Supplied entries
--------

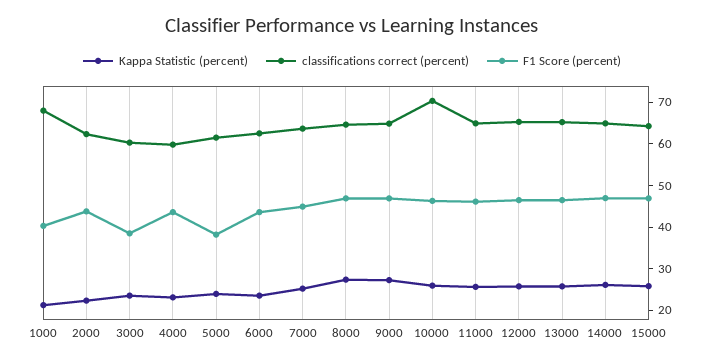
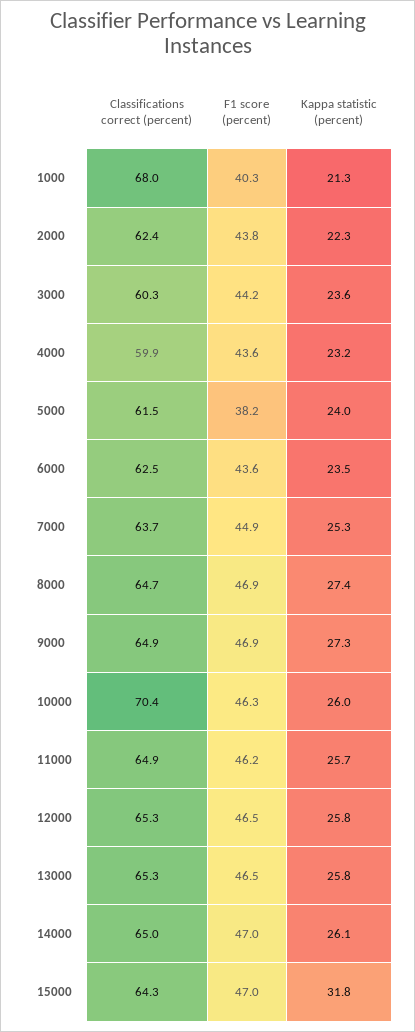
  {
    "Kappa Statistic (percent)": {
      "1000": 21.3,
      "2000": 22.3,
      "3000": 23.6,
      "4000": 23.2,
      "5000": 24,
      "6000": 23.5,
      "7000": 25.3,
      "8000": 27.4,
      "9000": 27.3,
      "10000": 26,
      "11000": 25.7,
      "12000": 25.8,
      "13000": 25.8,
      "14000": 26.1,
-     "15000": 26
+     "15000": 31.8
    },
    "classifications correct (percent)": {
      "1000": 68,
      "2000": 62.4,
      "3000": 60.3,
      "4000": 59.9,
      "5000": 61.5,
      "6000": 62.5,
      "7000": 63.7,
      "8000": 64.7,
      "9000": 64.9,
      "10000": 70.4,
      "11000": 64.9,
      "12000": 65.3,
      "13000": 65.3,
      "14000": 65,
      "15000": 64.3
    },
    "F1 Score (percent)": {
      "1000": 40.3,
      "2000": 43.8,
-     "3000": 38,
+     "3000": 44.2,
      "4000": 43.6,
      "5000": 38.2,
      "6000": 43.6,
      "7000": 44.9,
      "8000": 46.9,
      "9000": 46.9,
      "10000": 46.3,
      "11000": 46.2,
      "12000": 46.5,
      "13000": 46.5,
      "14000": 47,
      "15000": 47
    }
  }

--------

The lines to copy are those in the listing that contain "percent".

    "Kappa Statistic (percent)": {
    "classifications correct (percent)": {
    "F1 Score (percent)": {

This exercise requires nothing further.